On the one hand, we have David.
And Sirach tells us, “With his every deed he offered thanks to God Most High, in words of praise.
With his whole being he loved his Maker and daily had his praises sung.”
Was he perfect?
We know that he wasn’t.
We heard about his sins — adultery and murder — a week ago.
Yet when the prophet Nathan calls him out for his sins, David repents and does penance.
And God in his great mercy forgave him and established him as the first of the royal line of Israel.
And then we have King Herod.
He too was a sinner, an adulterer who dismissed his wife, and then stole his own brother’s wife Herodias as his own.
Yet when John the Baptist calls out Herod and Herodias as adulterers and sinners, Herod has him imprisoned to placate his new wife.
As we heard, Herodias wanted John killed, but Herod feared him because he knew he was a righteous and holy man — like Nathan, John was a prophet.
And like David, Herod knew it.
But unlike David, Herod was a prisoner of this world, a weak, fearful, vain king so concerned with what others might think of him that he couldn’t break free when he was played by Herodias and her daughter.

**RAW DATA:**

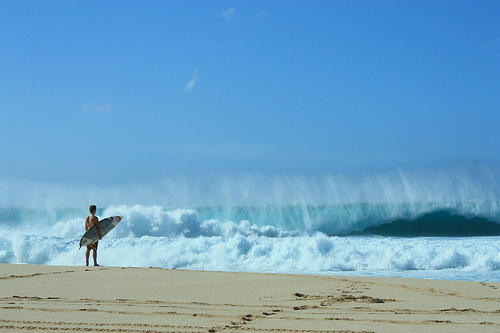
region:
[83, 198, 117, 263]
Boy standing by the ocean.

**STATED PROBLEM 1:**
Rewrite the paragraph beginning "But unlike David, Herod was a prisoner" from the passage on David and Herod as a short list, keeping its main facts.
**STATED PROBLEM 2:**
Answer these questions from the passage on David and Herod:
(a) Which two sins of David does it name?
(b) Which prophet calls David out for his sins?
(c) Whose wife did Herod take as his own?
The material is not needed here.

**CORRECT RESULT 1:**
- Unlike David, Herod was a prisoner of this world.
- He was a weak, fearful, vain king.
- He cared so much about what others thought of him that he could not break free when Herodias and her daughter played him.

**CORRECT RESULT 2:**
(a) Adultery and murder.
(b) Nathan.
(c) His brother's wife, Herodias.